Opposé à une Europe « souffrant depuis toujours d’un sérieux déficit démocratique », partisan de la sortie de la Communauté économique européenne (CEE) au référendum de 1975, Jeremy Corbyn s’est finalement prononcé contre un « Brexit conservateur ». Le chef du Labour a discrètement plaidé pour une Union qui protège « les travailleurs, les consommateurs et l’environnement » et pour la réformer « de l’intérieur ». C’est que le gouvernement Cameron s’est enfoncé si profondément dans l’ornière néolibérale que le maigre tissu de droit social garanti par l’UE semble justifier d’y rester.

La plupart des syndicats et les Verts du Green Party ont adopté une position similaire, tandis que l’euroscepticisme de gauche est demeuré cruellement inaudible. Pour celui qui aspire à un gouvernement Labour en 2020, on imagine difficilement Bruxelles laisser libre cours à ses ambitions socialistes.

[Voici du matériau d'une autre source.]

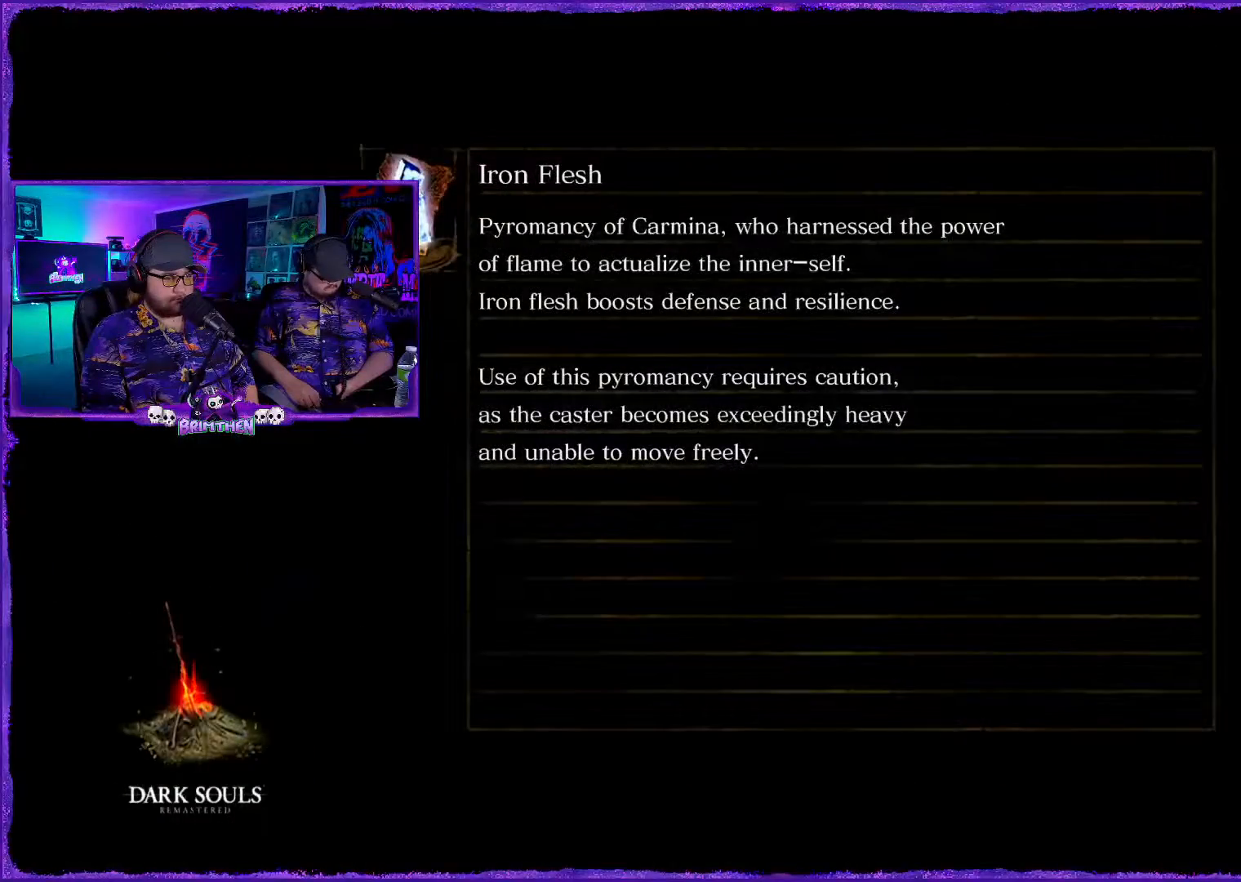
{"buttons": [], "left_stick": "center", "right_stick": "center", "events": [[350, "CROSS", "down"], [483, "CROSS", "up"]]}
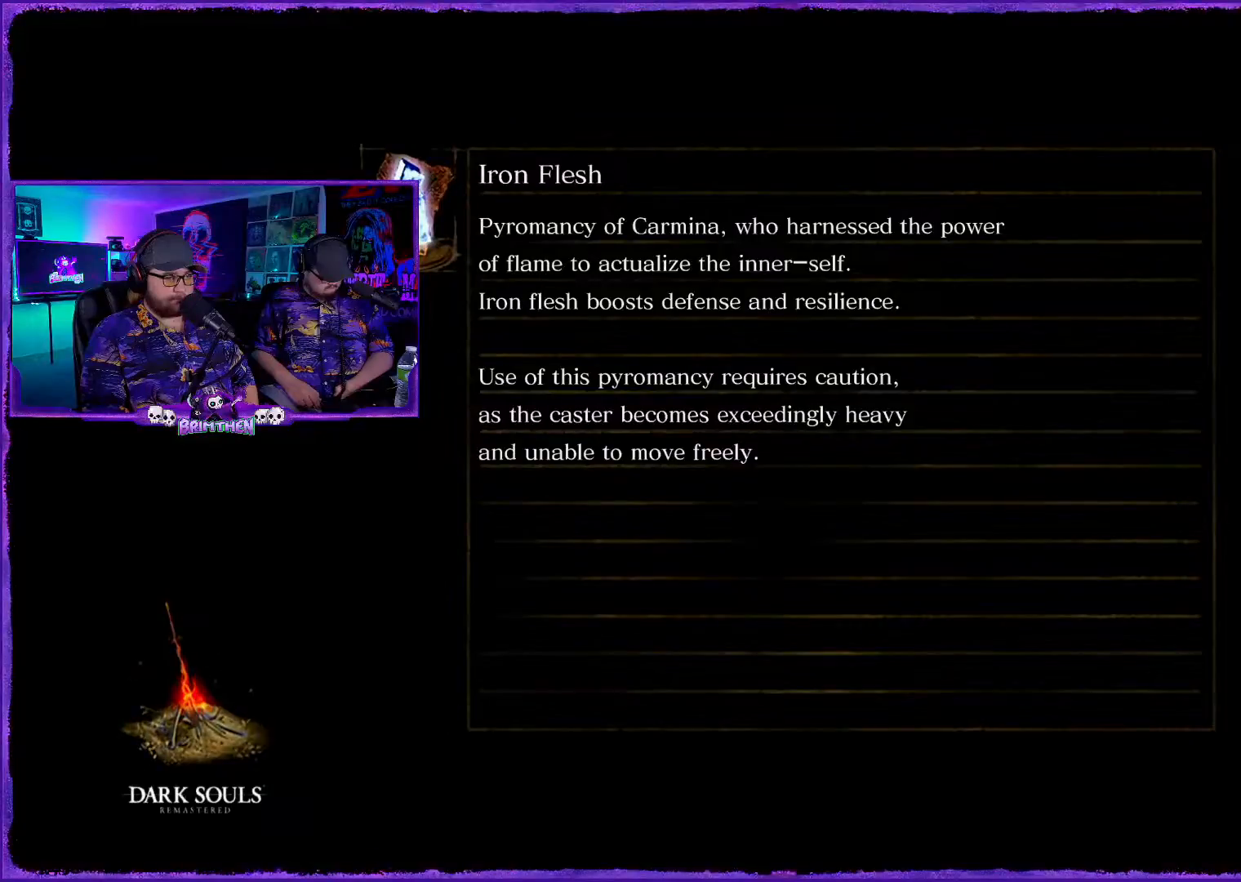
{"buttons": [], "left_stick": "center", "right_stick": "center", "events": [[150, "CROSS", "down"], [267, "CROSS", "up"], [367, "CROSS", "down"], [484, "CROSS", "up"]]}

Ne reste donc qu’une inconnue : la participation au scrutin. Tandis que le camp du maintien dans l’Union dépend lourdement des jeunes, majoritairement pro-européens mais moins enclins à voter, ses adversaires comptent sur des électeurs plus âgés et davantage mobilisés. En cas de scrutin positif, le Premier ministre a obtenu d’importantes concessions de Bruxelles pour renforcer le « statut spécial » du Royaume-Uni au sein des Vingt-Huit. Il devrait obtenir un droit de regard sur les affaires de l’Eurogroupe pour protéger les intérêts de la City. Il pourrait aussi bloquer le versement de certaines aides sociales aux immigrés européens pendant les quatre premières années de leur séjour. Les conséquences directes d’un Brexit sont plus incertaines. Le royaume devrait renégocier ses relations politiques et commerciales avec le continent, ce qui prendrait des années. Cameron y survivrait difficilement.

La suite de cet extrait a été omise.